- [Work request]: Transcribe every line of text in the material below character for character, omitting the pictures from your answer.
START Supplied records
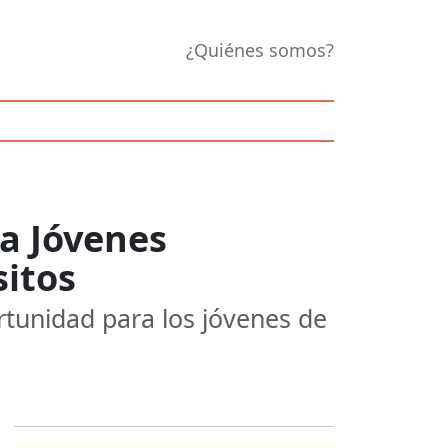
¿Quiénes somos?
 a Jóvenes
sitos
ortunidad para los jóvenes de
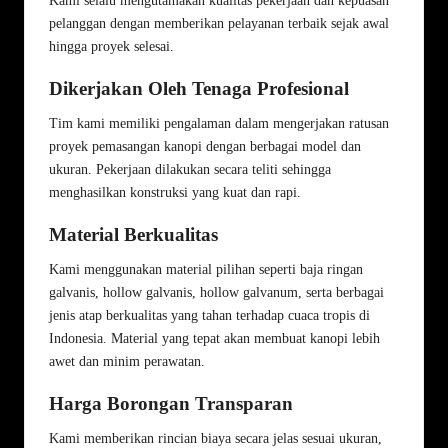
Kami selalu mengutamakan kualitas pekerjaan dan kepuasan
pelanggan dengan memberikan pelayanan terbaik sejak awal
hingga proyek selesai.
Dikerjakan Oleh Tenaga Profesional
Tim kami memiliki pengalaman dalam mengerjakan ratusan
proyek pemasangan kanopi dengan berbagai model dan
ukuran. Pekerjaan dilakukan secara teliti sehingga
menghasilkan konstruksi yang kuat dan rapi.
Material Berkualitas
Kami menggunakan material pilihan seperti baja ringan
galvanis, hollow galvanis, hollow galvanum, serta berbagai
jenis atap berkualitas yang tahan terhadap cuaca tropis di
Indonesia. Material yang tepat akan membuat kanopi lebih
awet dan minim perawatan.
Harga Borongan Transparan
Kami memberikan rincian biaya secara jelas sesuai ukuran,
END Supplied records
- [Task output]:
¿Quiénes somos?
 a Jóvenes
sitos
ortunidad para los jóvenes de
Kami selalu mengutamakan kualitas pekerjaan dan kepuasan
pelanggan dengan memberikan pelayanan terbaik sejak awal
hingga proyek selesai.
Dikerjakan Oleh Tenaga Profesional
Tim kami memiliki pengalaman dalam mengerjakan ratusan
proyek pemasangan kanopi dengan berbagai model dan
ukuran. Pekerjaan dilakukan secara teliti sehingga
menghasilkan konstruksi yang kuat dan rapi.
Material Berkualitas
Kami menggunakan material pilihan seperti baja ringan
galvanis, hollow galvanis, hollow galvanum, serta berbagai
jenis atap berkualitas yang tahan terhadap cuaca tropis di
Indonesia. Material yang tepat akan membuat kanopi lebih
awet dan minim perawatan.
Harga Borongan Transparan
Kami memberikan rincian biaya secara jelas sesuai ukuran,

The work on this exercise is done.